START Information shown
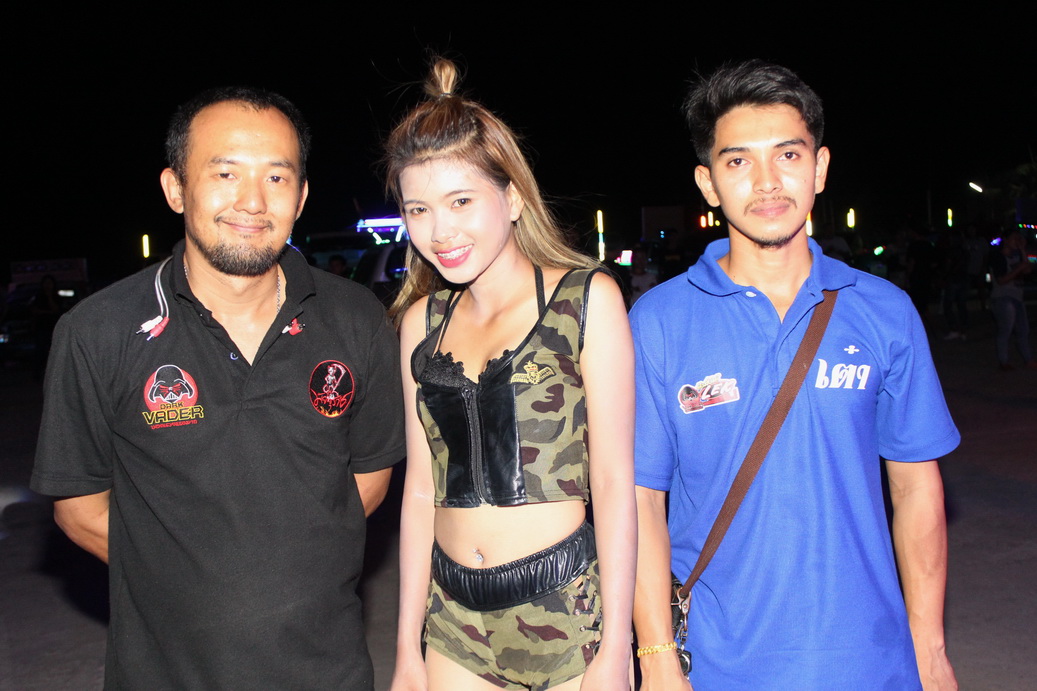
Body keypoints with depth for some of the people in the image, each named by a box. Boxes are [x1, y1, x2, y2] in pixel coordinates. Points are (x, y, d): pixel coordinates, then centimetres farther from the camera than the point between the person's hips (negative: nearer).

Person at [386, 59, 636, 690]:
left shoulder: (586, 297, -7)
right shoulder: (422, 319, 4)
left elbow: (615, 481, -8)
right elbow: (422, 485, 6)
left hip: (566, 613, -3)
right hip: (456, 619, 4)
END Information shown
▶ _Problem statement_
From the first line to the last, print the records exactly; leave out the pictures.

▶ _Reply to the task_
Body keypoints with depth for some of the people in the image, each named by a box. Boxes are [x1, y1, x2, y2] in pixel coordinates. Points are (x, y, d): pixel coordinates, then centimetres farther from the camera than the point between the person's hips (negative: nearer).

Person at [386, 59, 636, 690]:
left shoulder: (586, 297, -7)
right shoulder: (422, 319, 4)
left elbow: (615, 481, -8)
right elbow: (422, 485, 6)
left hip: (566, 613, -3)
right hip: (456, 619, 4)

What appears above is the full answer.